Mexican Governor Steps Aside over Disappearances

W460

The governor of Guerrero state announced Thursday that he's stepping aside while an investigation continues nearly a month after 43 students disappeared and six people were killed in an attack that has implicated local police and politicians in the city of Iguala.

Gov. Angel Aguirre Rivero said he is putting his duties on hold and will let the state's lawmakers decide who should lead the southern Mexico state.

On Sept. 26, students from the Rural Normal School of Ayotzinapa traveled to Iguala to solicit donations, and there was a confrontation with police. Forty-three of the students have not been heard from since.

Mexico's federal attorney general said Wednesday that the mayor of Iguala had told his police force to intercept the students, fearing they would interrupt a speech his wife was giving.
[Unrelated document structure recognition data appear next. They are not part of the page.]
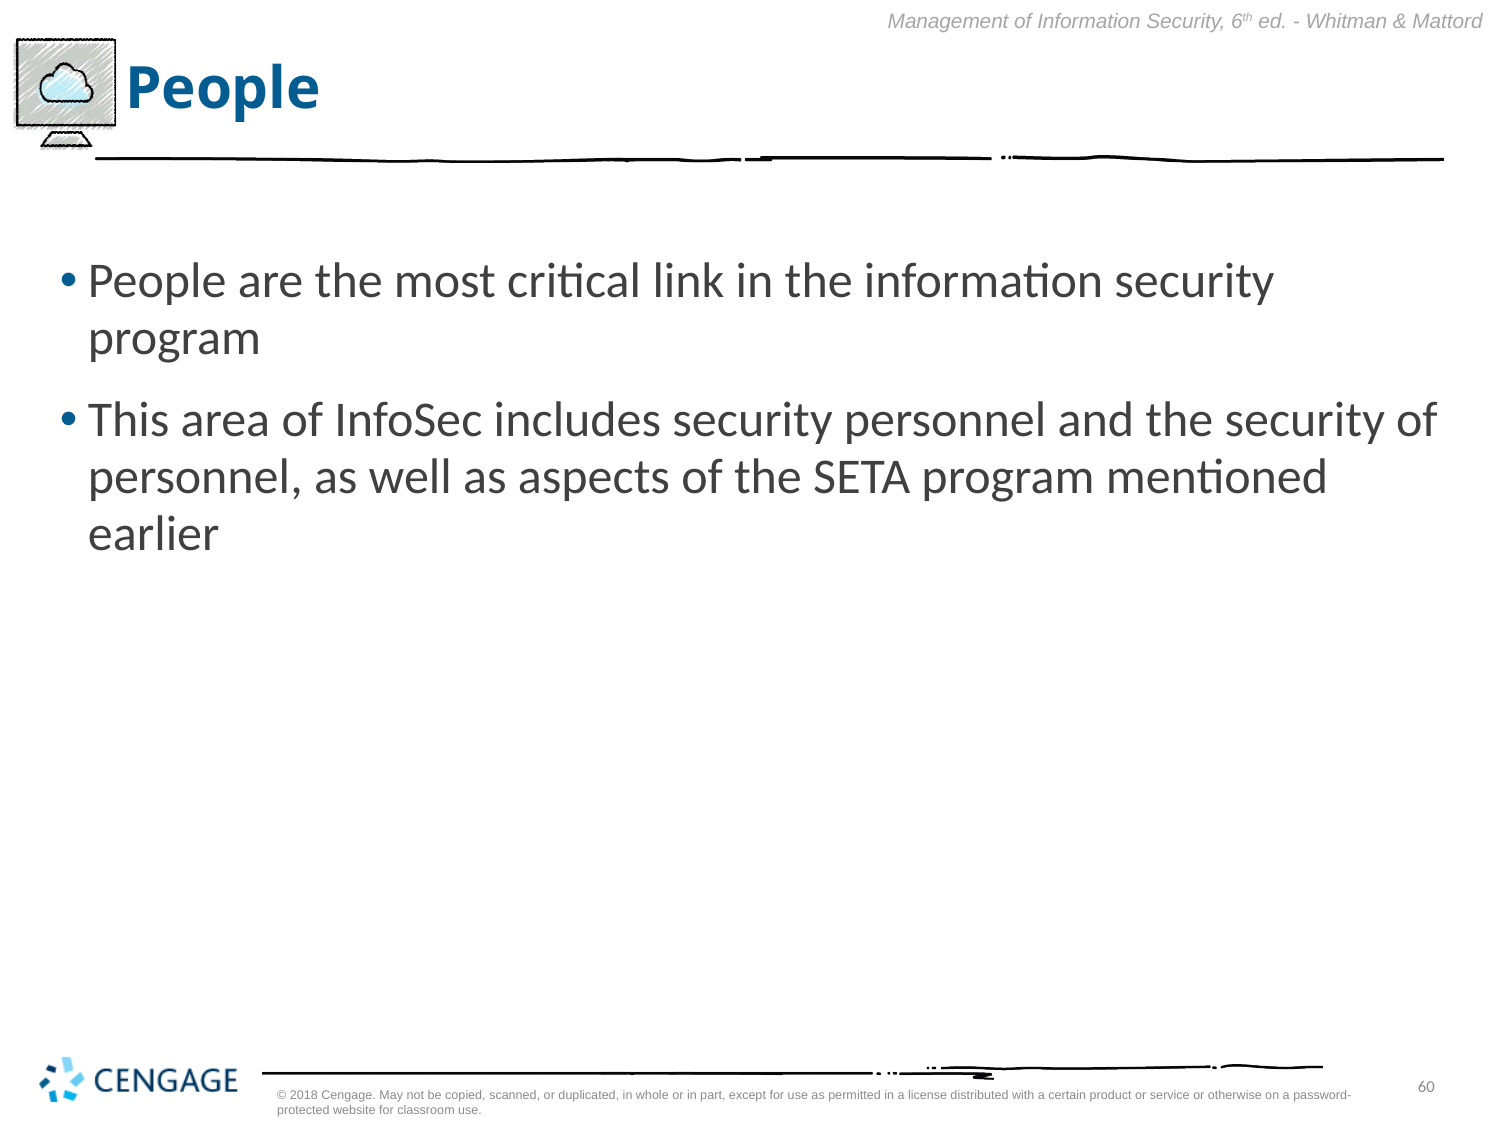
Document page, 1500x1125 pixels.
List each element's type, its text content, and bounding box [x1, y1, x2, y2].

picture [19, 1043, 250, 1115]
title People [125, 60, 1442, 121]
picture [95, 155, 1444, 163]
list People are the most critical link in the information security program This area of InfoSec includes security personnel and the security of personnel, as well as aspects of the SETA program mentioned earlier [59, 252, 1441, 566]
picture [262, 1064, 1323, 1080]
picture [13, 36, 117, 151]
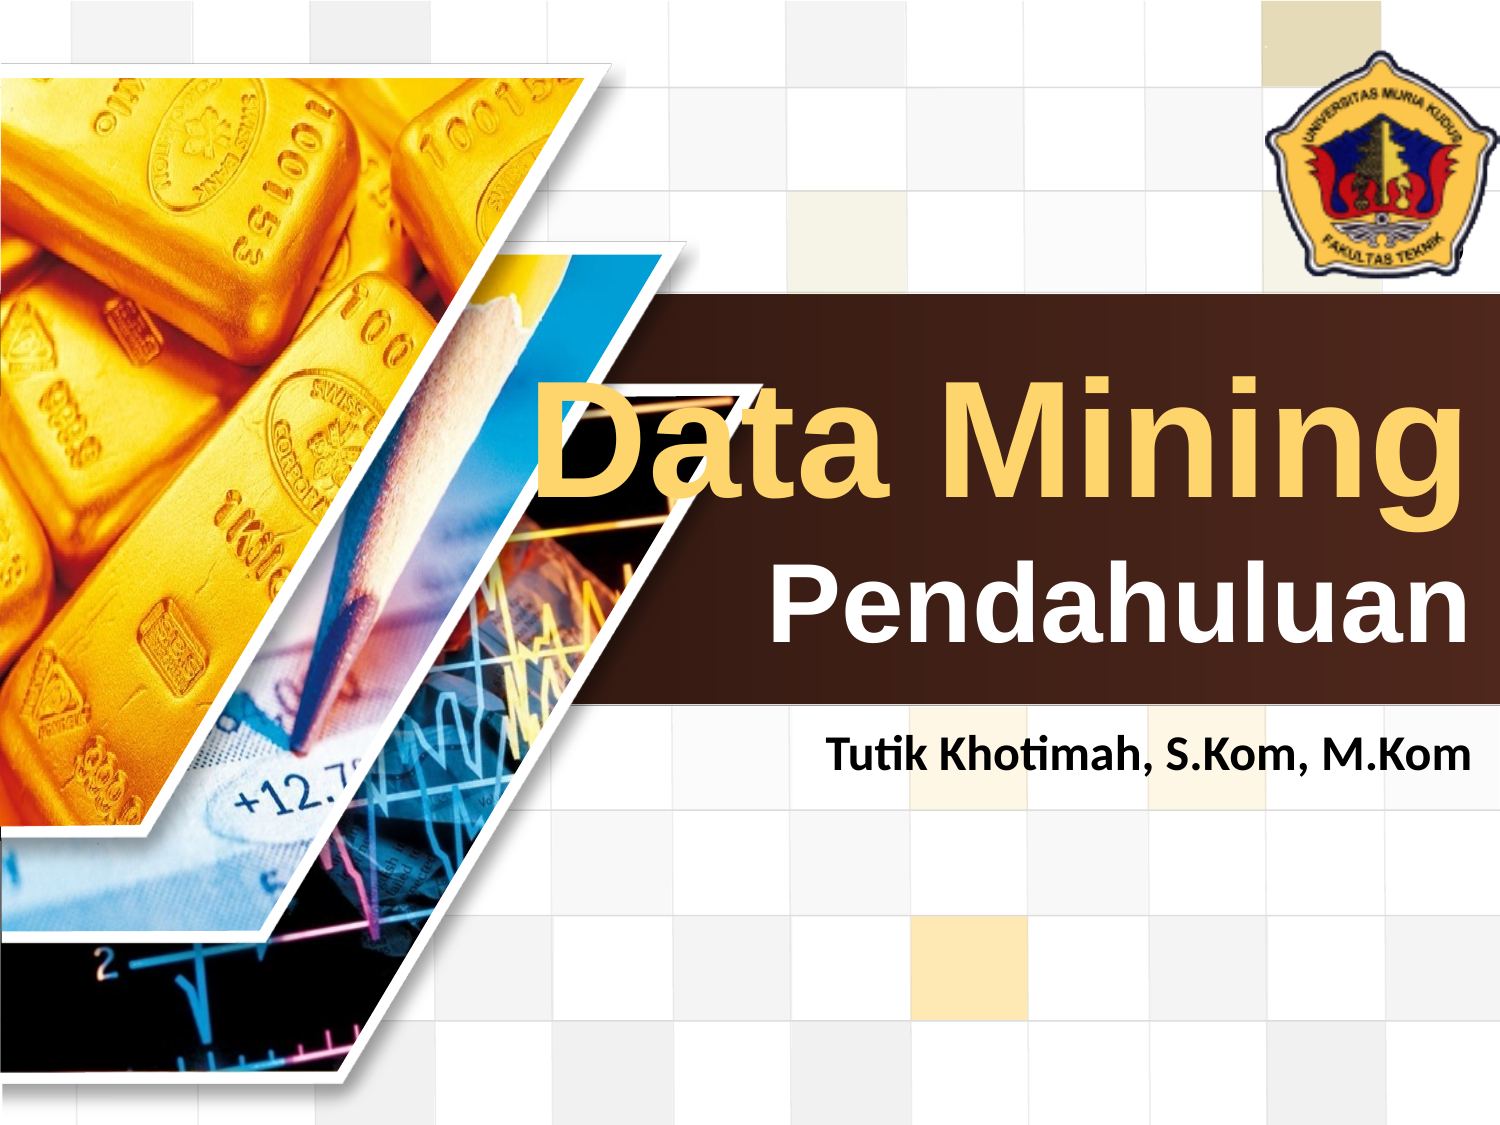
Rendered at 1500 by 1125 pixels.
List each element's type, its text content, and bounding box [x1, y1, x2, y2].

title Data Mining Pendahuluan [503, 292, 1488, 704]
picture [1265, 46, 1500, 282]
subtitle Tutik Khotimah, S.Kom, M.Kom [762, 712, 1488, 813]
picture [0, 50, 778, 1125]
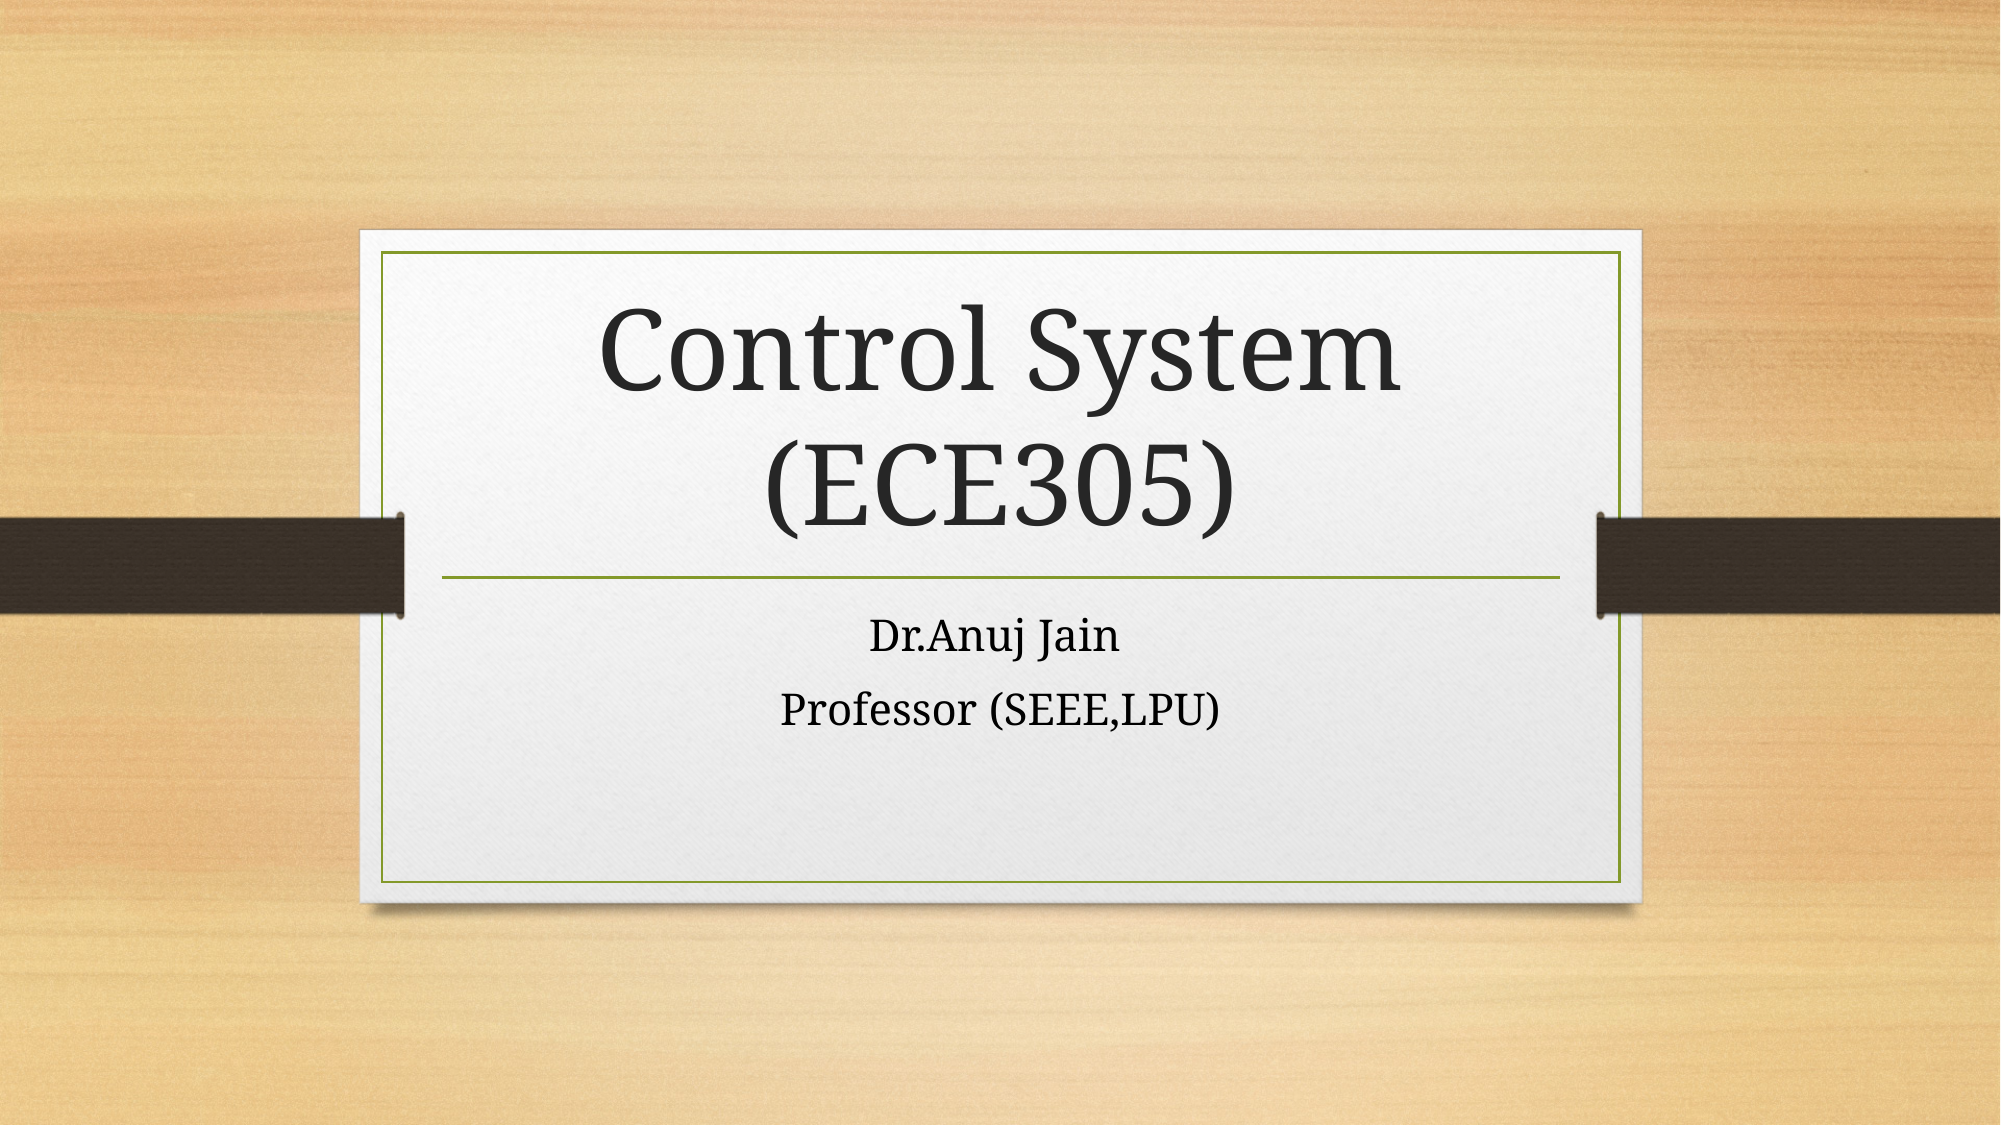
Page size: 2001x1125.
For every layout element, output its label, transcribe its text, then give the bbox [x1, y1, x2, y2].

picture [0, 0, 2001, 1125]
title Control System (ECE305) [441, 306, 1560, 556]
subtitle Dr.Anuj Jain Professor (SEEE,LPU) [441, 600, 1560, 817]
Aguirre became a target of protesters anger from the start. He and Iguala's mayor are members of the same political party, the leftist Democratic Revolution Party, and Aguirre was quickly painted as tolerating a level of corruption in his state that allowed the disappearances. While he initially enjoyed backing within his party, support dissolved as the search for the students dragged on and more details implicating local government emerged.

Three students and three bystanders died from police gunfire in the Sept. 26 confrontation, prosecutors say. Later, local police allegedly turned over the 43 missing students to members of the criminal gang Guerreros Unidos.

On Thursday, Aguirre reminded his constituents that he had said earlier that if stepping aside would help resolve the situation he would do it.

"In this tragic setting, I refuse to allow the public debate to center on whether the governor stays in his position or not," Aguirre said.

Ironically, Aguirre got his first taste of the office serving as interim governor after Gov. Ruben Figueroa Alcocer left the position following the 1996 massacre of 17 farmers by police in the community of Aguas Blancas. Aguirre was elected governor in 2011 and his term was to expire in 2015.

Despite spending most of his political career as a member of the Institutional Revolutionary Party, Aguirre was elected in 2011 as the candidate of the Democratic Revolution Party.